◆ **Supplied passage**:
────
This is not necessarily a bad tape. Some commercial tapes have long gaps, it could be for copy protection and it could be for other reasons as well. Actually, it would be very strange that the signal degraded so much to the point that you get a long gap with silence. Unless, of course, the tape is physically damaged (and not magnetically). But in this case you should be able to visually see the physical damage.
Generally since commercial tapes are as long or as short as they need to be I just record the entire tape to the PC. The two bad tapes had spiked noise, data fading in and out of low levels and even silence. Looking at the HEX file produced by WAV2CAS I could see that the recording dropped off mid-data, fading in and out. One tape had visible signs of corrosion or rot. The other one played for about 30 seconds and went nearly silent for the 10 minute length of the tape, except for some spikes. OK it wasn't dropouts.

My own tapes did fade in and out

[deleting my prior comments as all the quoting is messing up readability].
Record in Stereo and NOT in mono. Or at least do as deathtrappomegranate does, just disconnect one of the stereo plugs. What you have been told is indeed true. There are only two frequencies that must be decoded, and if the signal is good that would work even when recording in stereo. But if the signal is degraded, the noise coming from the other channel could make the difference. Furthermore, if your tapes seem to have a very low level, then you will automatically get a level boost by recording in stereo.
One of us is confused (probably me). It is my understanding that a stereo tape recorder lays down two tracks in the form of L+R on one track and L-R on the other track. During playback the signals are added and subtracted from one another to produce L+L and R+R, the separate channels. The two tracks do reinforce each other to help with the reproduction of the two CHANNELs. However the signals, orginate as two separate channels, Left and Right. If one channel didn't contain any information when recorded then there isn't anything during playback either. Hence, one CHANNEL will have signal and one won't. You would get no reinforcement by later recording both channels at the PC end. We don't have access to the actual tracks, so we can't take advantage of reinforcement.
────
◆ **Objectives**:
(a) Rewrite the cassette tape discussion between "Generally since commercial" and "messing up readability].", inclusive, putting "mold" in place of "corrosion".
(b) Carry on the discussion of recording cassette tapes to a PC from the point where it stops.

◆ **Provided material**:
────
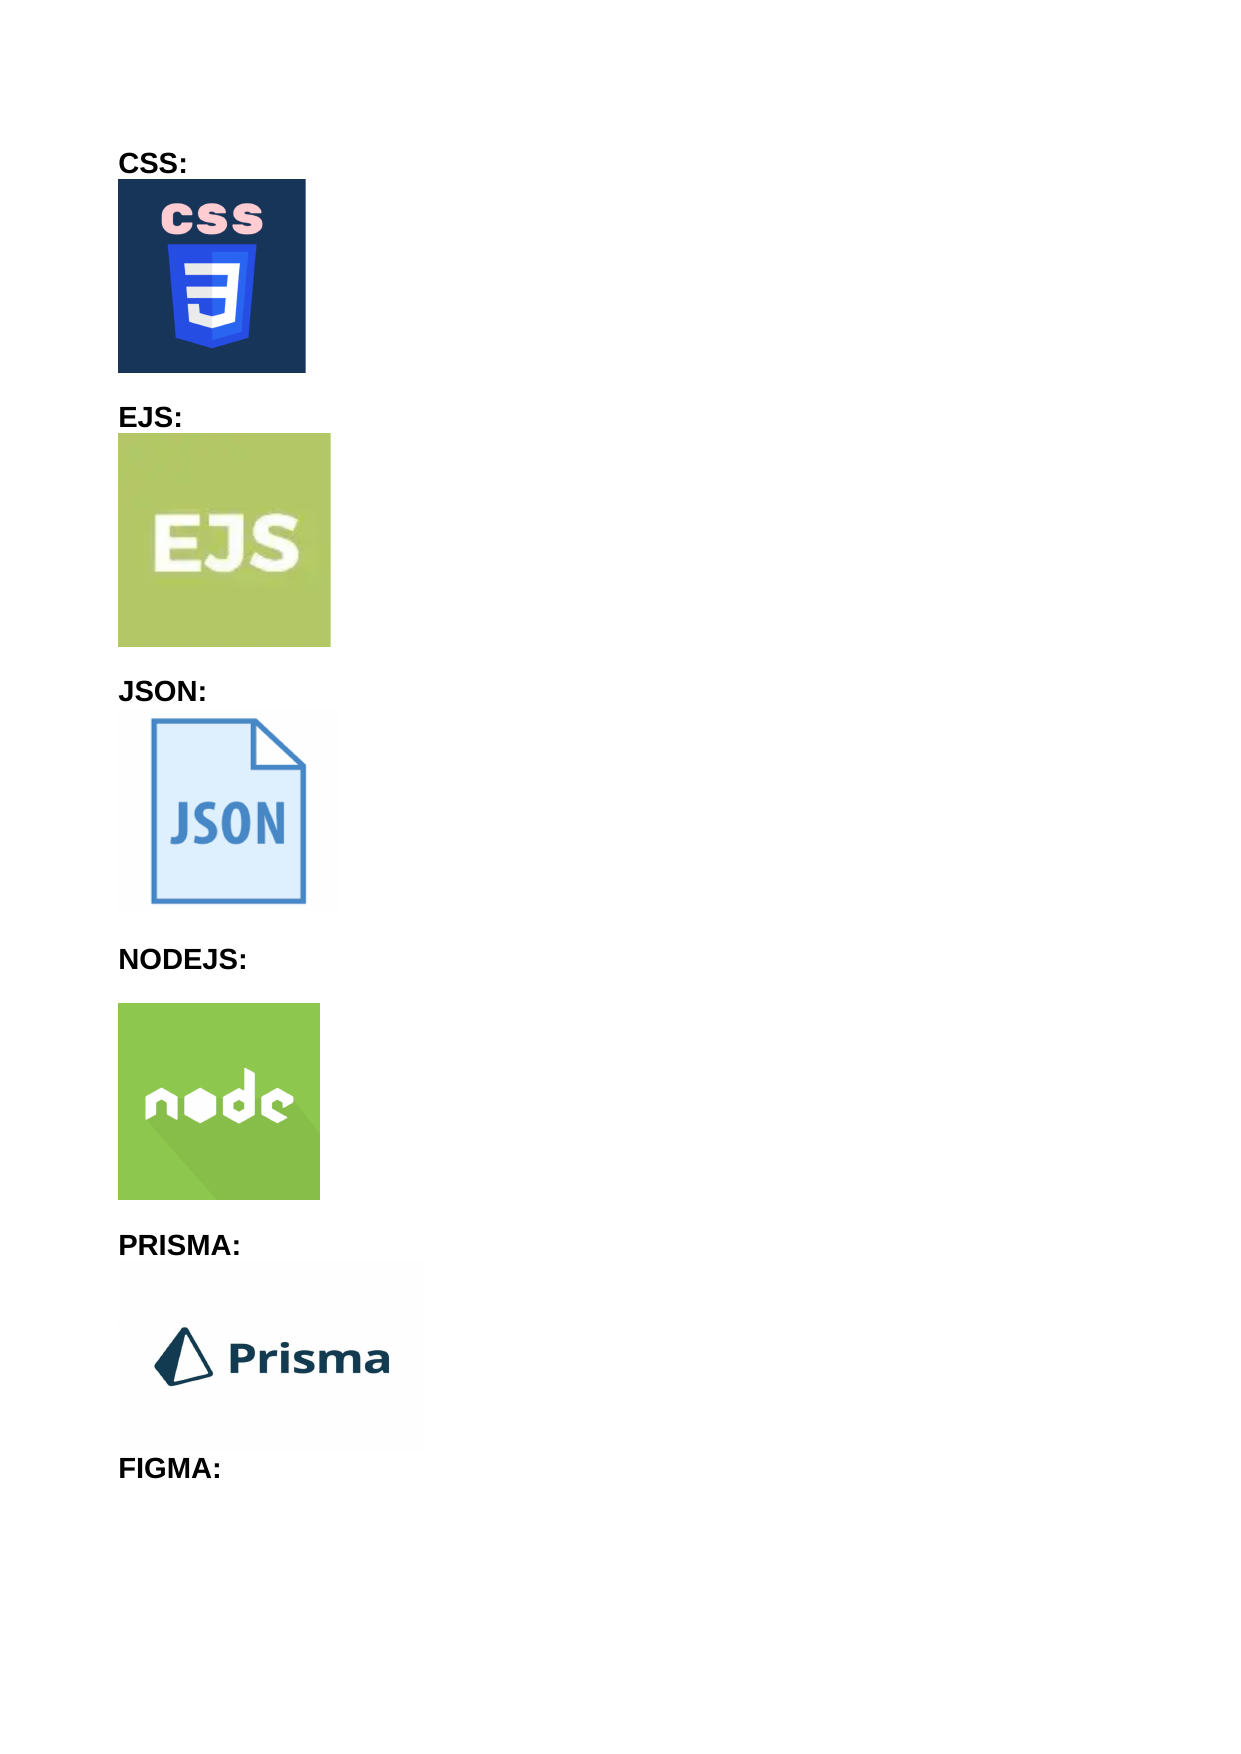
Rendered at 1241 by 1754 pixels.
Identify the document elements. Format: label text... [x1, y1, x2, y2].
────
◆ **Answers by task**:
(a)
Generally since commercial tapes are as long or as short as they need to be I just record the entire tape to the PC. The two bad tapes had spiked noise, data fading in and out of low levels and even silence. Looking at the HEX file produced by WAV2CAS I could see that the recording dropped off mid-data, fading in and out. One tape had visible signs of mold or rot. The other one played for about 30 seconds and went nearly silent for the 10 minute length of the tape, except for some spikes. OK it wasn't dropouts.

My own tapes did fade in and out

[deleting my prior comments as all the quoting is messing up readability].

(b)
Listening to the output of my tape deck it is clear that one channel is empty, except for some static and spikes.

I don't see how recording both channels at the PC end would help the situation.
There is one exception. Some (usually cheaper) third party tape recorders and interfaces recorded in mono. If the tapes were recorded in one of those systems, then you should record the WAV file in mono.

For “converting” from Stereo to mono use any decent Wave Editor. Your sound card probably included one, but otherwise plenty are available. With the Wave Editor delete the “other” channel and convert the remaining one to Mono.
Unless what I said a moment ago is completely wrong it would seem better simply to record one channel in the first place. This is what I meant by "mono". I didn't mean combine the two channels into mono.
If by redundancy you mean error correction, then of course it is not present. Error correction is not present in floppies either (not even in PC ones). There is however a checksum byte on each record, this should be able to detect (but not correct) most errors.
I stand corrected. No reduncy whatsoever.
You might be able to recover partial files, specially if they were LISTED. I’m not sure what the format of CAS files is. But you might be able to see the text loading your CAS file with an hex editor. If the effort is worth or not, that’s of course to you to decide.
Actually WAV2CAS produces a hex dump which one can use for analysis. It even has some limited self analysis. At the end of the dump of each record you see either "OK" or "Bad". "Bad" usually means whole bytes were lost. Occassionally the number of bytes is correct but the checksum is wrong. It doesn't matter. Data is lost and there isn't any possibility to recover it from the one file alone

A clever person might be able to recover file fragments but I don't know how to do this.

I forgot this earlier but Ernest suggested that if you have multiplie copies of the file you might use a WAV editor to replace damaged areas. It's doubtful data corruption would occur in the same places on both files. Individual records can be spotted with a WAV editor. The damage could be repaired. Even shorten records can be spotted.

Sounds pretty complex to me.

I would think it would be easier to recontruct the files from the respective hex dumps instead. Of course, I don't know the format of CAS files either, and I'm not much of programmer.

Tapes do degrade.
All magnetic media degrade. But tapes usually faster because both the media and the recording system were normally of lesser quality.[/quote]True. However, I was somewhat amazed how 20+ year-old, cheap diskettes held up sitting on the basement floor in a cardboard box all this time.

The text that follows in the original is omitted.